2014-02-05

The Fortune Cookie



The Fortune Cookie (Billy Wilder, 1966)

CBS cameraman Harry Hinkle (Jack Lemmon) gets injured when football player Luther "Boom Boom" Jackson (Ron Rich) runs into him while he is covering a Browns game at Cleveland Stadium. Harry's injuries are minor, but his conniving lawyer brother-in-law William H. "Whiplash Willie" Gingrich (Walter Matthau) convinces him to pretend that his leg and hand have been partially paralyzed. This way, they can receive a huge indemnity from the insurance company. Harry reluctantly goes along with the scheme because he is still in love with his ex-wife, Sandy (Judi West), and it might win her back.

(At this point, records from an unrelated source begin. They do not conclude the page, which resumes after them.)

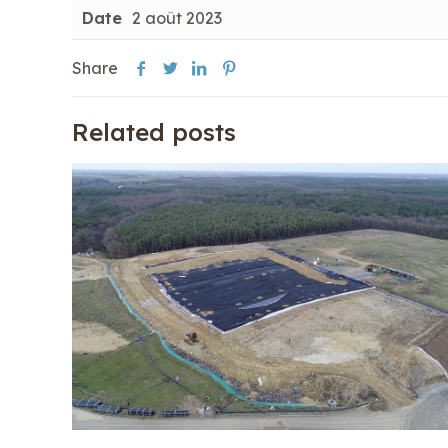
Date
2 août 2023
Share
Related posts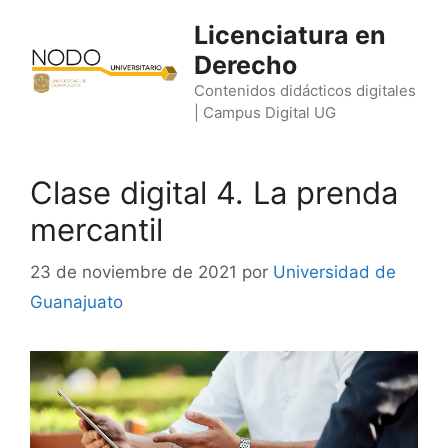
Saltar
Licenciatura en
al
Derecho
contenido
Contenidos didácticos digitales
| Campus Digital UG
Clase digital 4. La prenda
mercantil
23 de noviembre de 2021
por
Universidad de
Guanajuato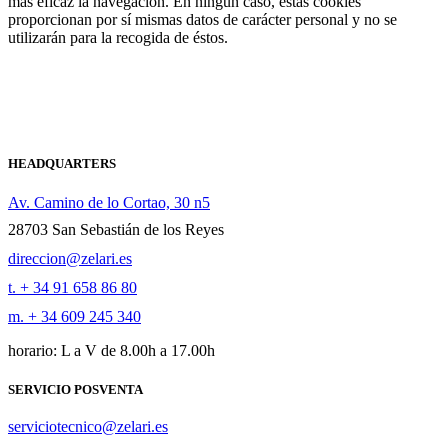
más eficaz la navegación. En ningún caso, estas cookies
proporcionan por sí mismas datos de carácter personal y no se
utilizarán para la recogida de éstos.
HEADQUARTERS
Av. Camino de lo Cortao, 30 n5
28703 San Sebastián de los Reyes
direccion@zelari.es
t. + 34 91 658 86 80
m. + 34 609 245 340
horario: L a V de 8.00h a 17.00h
SERVICIO POSVENTA
serviciotecnico@zelari.es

A Billy Wilder comedy is always a kind of movie that I’m much eager to watch. Even if it’s not my favorite director or the most talented, Wilder’s films have strong scripts and a traditional but effective mise en scène. With The Fortune Cookie, we discover the first instalement of many collaborations between Walther Matthau and Jack Lemmon. This pair will be so linked together that their graves are now not far from each other. It is their acting together that makes The Fortune Cookie work.

Because this quite successful box-office film is not what one could call the best comedy or the best Wilder film either. However, it works well as a comedy even if the story of the scheme is never as great as Wilder’s Double Indemnity. The script has too much familiarities and popularisms and might have needed some tightening up and maybe a lot of more bitting humor. Like, let’s say Wilder’s One, Two, Three. The best scenes are the ones uniting the aforementioned two stars and the story with Boom Boom are too easy and serve as the moral of the whole fraud. While Harry is set to use the situation to get Sandy back, the rest of the people try hard to make this happen and make a buck from the whole situation.

Finally, this is an okay film that has some very good moments that are maybe too slowed down by a script that gets into too much trouble to get to the point. The major reason one should watch it anyway is the tandem of Lemmon-Matthau that will form two years later The Odd Couple in 1968. Consider visiting Double Indemnity, Sunset Boulevard, The Apartment, and Some Like It Hot if you want to get around Billy Wilder’s filmography first. Then if you are hooked on his style and humor The Fortune Cookie is a lesser Wilder but still a Wilder film which puts it over many of his peers.